You are going to become what you eat. America is going to become what its people think. Be a brave dreamer and share enlightening ideas. Don’t settle for mediocrity just by wanting the stereotypical

American dream. Be imaginative and create America’s new normal in the belief that the spirit is transferrable. Be a visionary rather than a crowd follower. The following are questions that may help develop

your speech:

What country would you desire for your children and grandchildren?
What changes would you like to see in America in your lifetime? How would the country be better after you have lived in it?
How would you like to be remembered by other people after you are gone?
If you have enough time and money to start a movement, what would it be?
During the American War of Independence, General George Washington said of his ragtag army: “The fate of unborn Millions will now depend, under God, on the Courage and Conduct of this army.” If you’d

like to be heroic and valuable like him, how would you contribute to the well-being of “unborn millions” in America?
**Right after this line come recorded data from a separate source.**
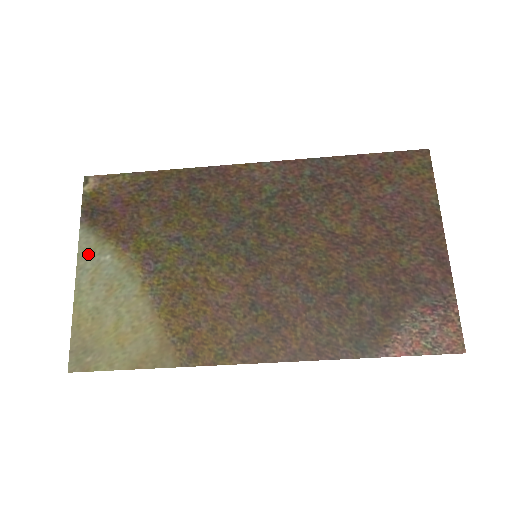
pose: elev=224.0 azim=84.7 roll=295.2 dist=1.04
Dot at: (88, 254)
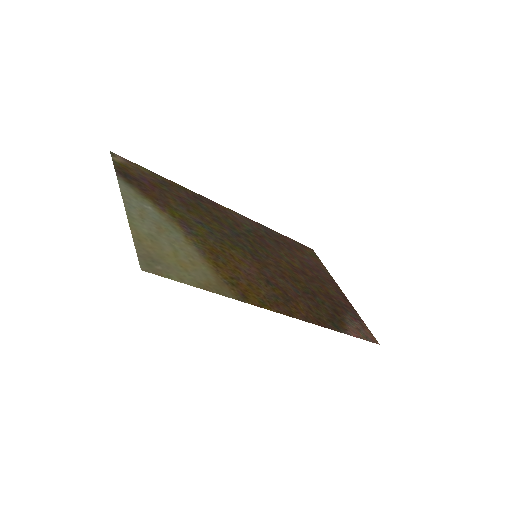
Dot at: (131, 197)
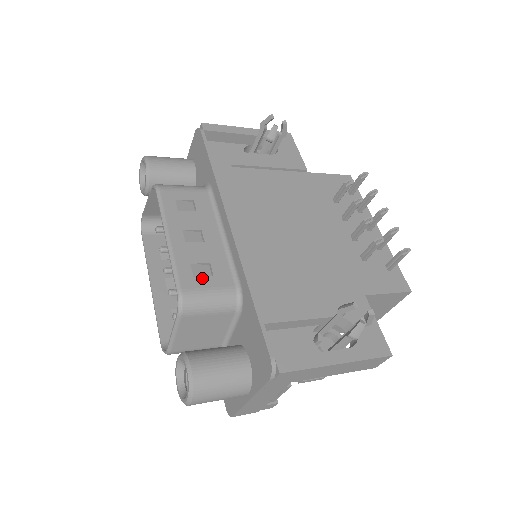
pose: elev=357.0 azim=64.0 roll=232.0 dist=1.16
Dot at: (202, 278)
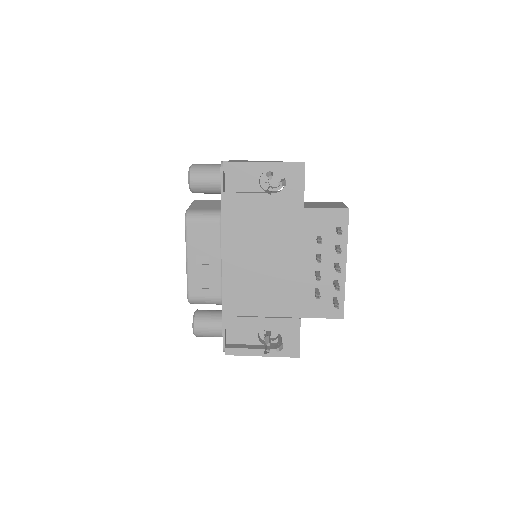
Dot at: (202, 290)
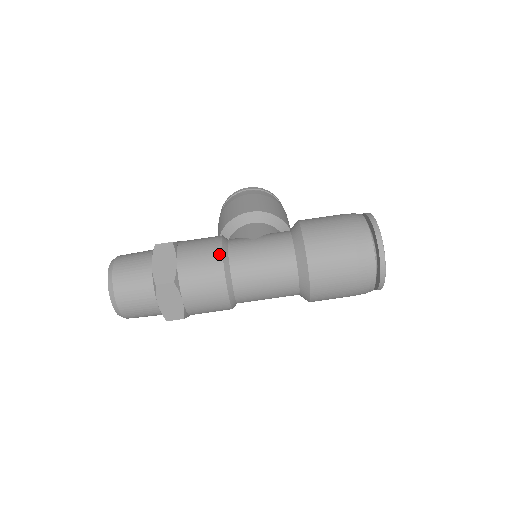
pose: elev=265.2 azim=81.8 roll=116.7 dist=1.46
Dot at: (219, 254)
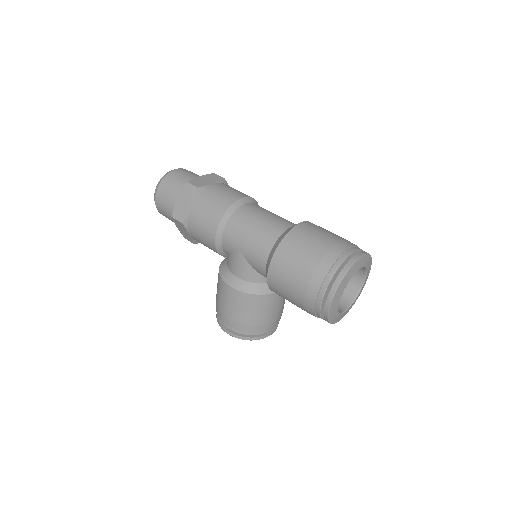
Dot at: occluded
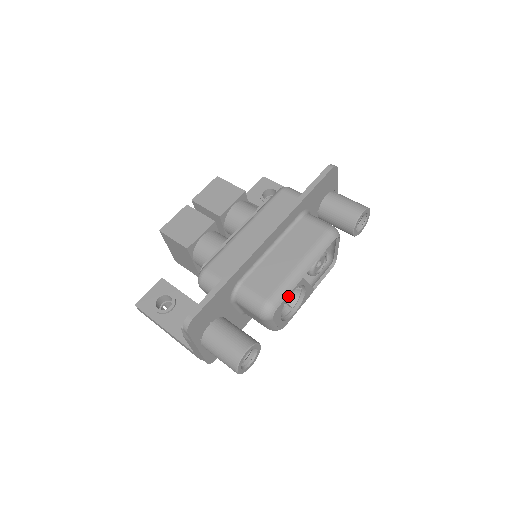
If you are an international student, and if you would prefer to do this assignment from a global perspective, discuss what the rest of the world want America to be like.
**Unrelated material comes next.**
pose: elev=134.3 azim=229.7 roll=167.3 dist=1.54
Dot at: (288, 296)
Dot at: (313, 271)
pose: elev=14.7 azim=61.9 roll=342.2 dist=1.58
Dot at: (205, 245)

This assignment is inspired by Martin Luther King, Jr.’s “I Have a Dream” speech at the March on Washington in 1963. In order to make your speech sound like his, please describe what problems the U.S.
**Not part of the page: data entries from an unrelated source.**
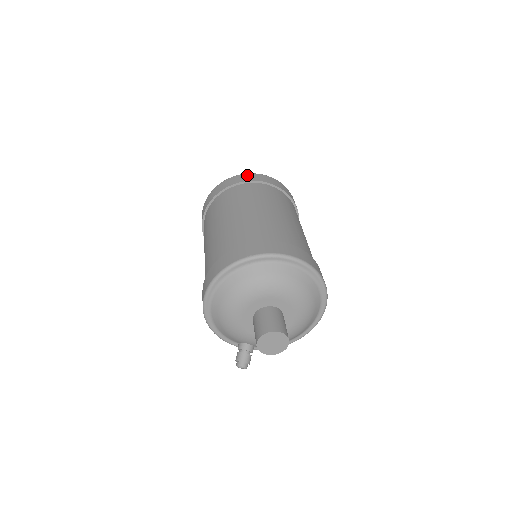
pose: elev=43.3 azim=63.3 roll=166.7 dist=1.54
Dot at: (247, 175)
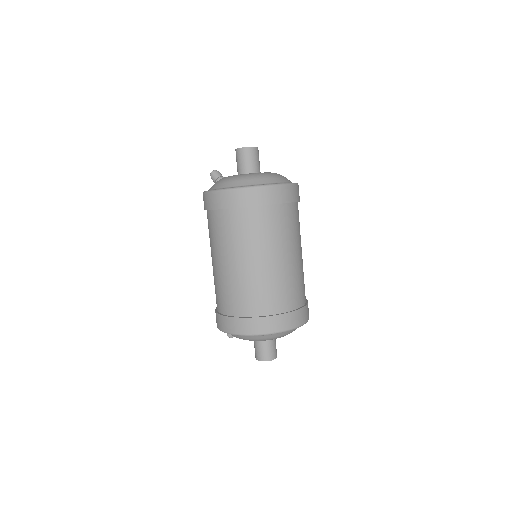
Dot at: (272, 191)
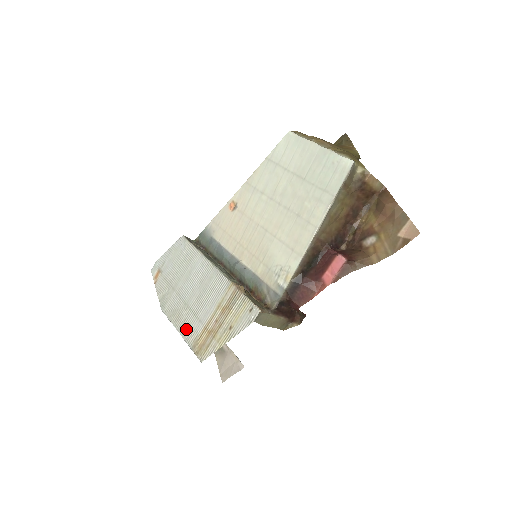
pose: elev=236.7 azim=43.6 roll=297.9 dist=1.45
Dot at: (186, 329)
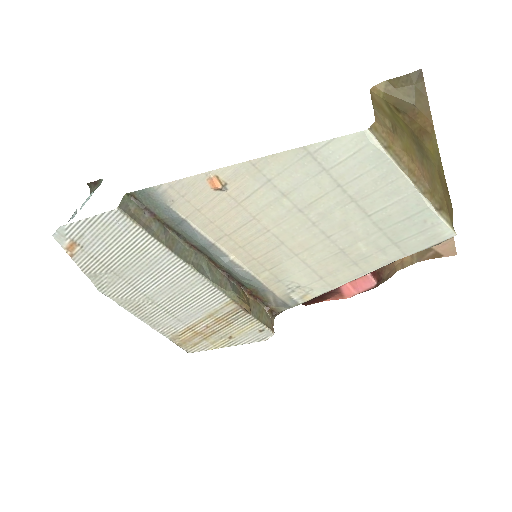
Dot at: (156, 322)
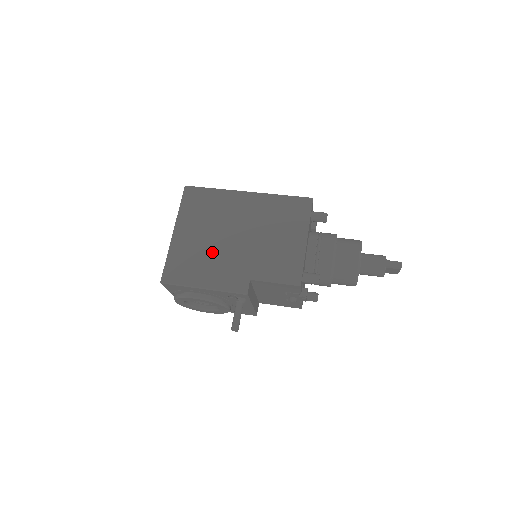
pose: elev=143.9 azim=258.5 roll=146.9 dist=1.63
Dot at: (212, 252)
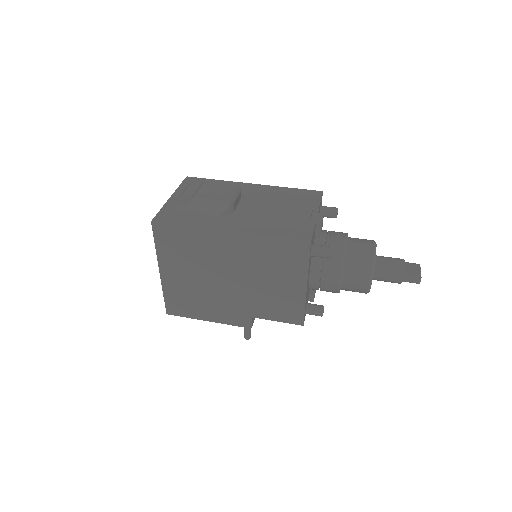
Dot at: (207, 293)
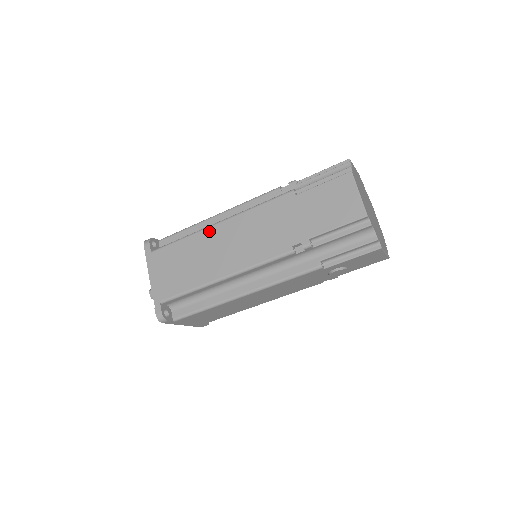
has faced and then move on to what dreams should come true for the nation. You are also encouraged (but not obliged) to use any of the following words from “I Have a Dream”:

“But we (or I) refuse to believe that…. We (or I) refuse to believe that….”
“This is no time to engage in the luxury of –ing or to…. Now is the time to…. Now is the time to…. Now is the time to…. Now is the time to….”
“It would be fatal for the nation to (overlook the urgency of the moment).”
“There will be neither rest nor tranquility in America until ….”
“The whirlwinds of revolt will continue to shake the foundations of our nation until the bright day of justice emerges.”
“But there is something that I must say to my people, who….”
“Let us not seek to….”
“Again and again, we must rise to the majestic heights of –ing….”
“There are those who are asking…, ‘When will you be satisfied?’ We can never be satisfied as long as…. We can never be satisfied as long as…. We cannot be satisfied as long as…. We can never be

satisfied as long as…. We cannot be satisfied as long as…. No, no, we are not satisfied, and we will not be satisfied until….”
“I am not unmindful that….”
“Continue to work with the faith that….”
“…, knowing that somehow this situation can and will be changed.”
“Let us not …, I say to you today, my friends.”
“And so even though we face the difficulties of today and tomorrow, I still have a dream.”
“I have a dream that one day (this nation will rise up and)….”
“I have a dream today! I have a dream that one day, …will….”
“I have a dream today! I have a dream that one day, …shall….”
“This is our hope, and this is the faith that I…with.”
“With this faith, we will be able to…. With this faith, we will be able to…. With this faith, we will be able to…, to…, to…, to…, to…, knowing that we will… one day.”
“And this will be the day — this will be the day when… will be able to….”
“And if America is to be a great nation, this must become true.”

Be sure to include a catch slogan in your essay. What metaphor captures the essence of your vision? MLK used the metaphor of black and white children playing together as sisters and brothers. Imagine

vividly in your mind’s eye what America should look like.

Your essay may include up to one quote from your favorite (American) figure. Dr. King, for example, remarked: “We must learn to live together as brothers or perish together as fools.”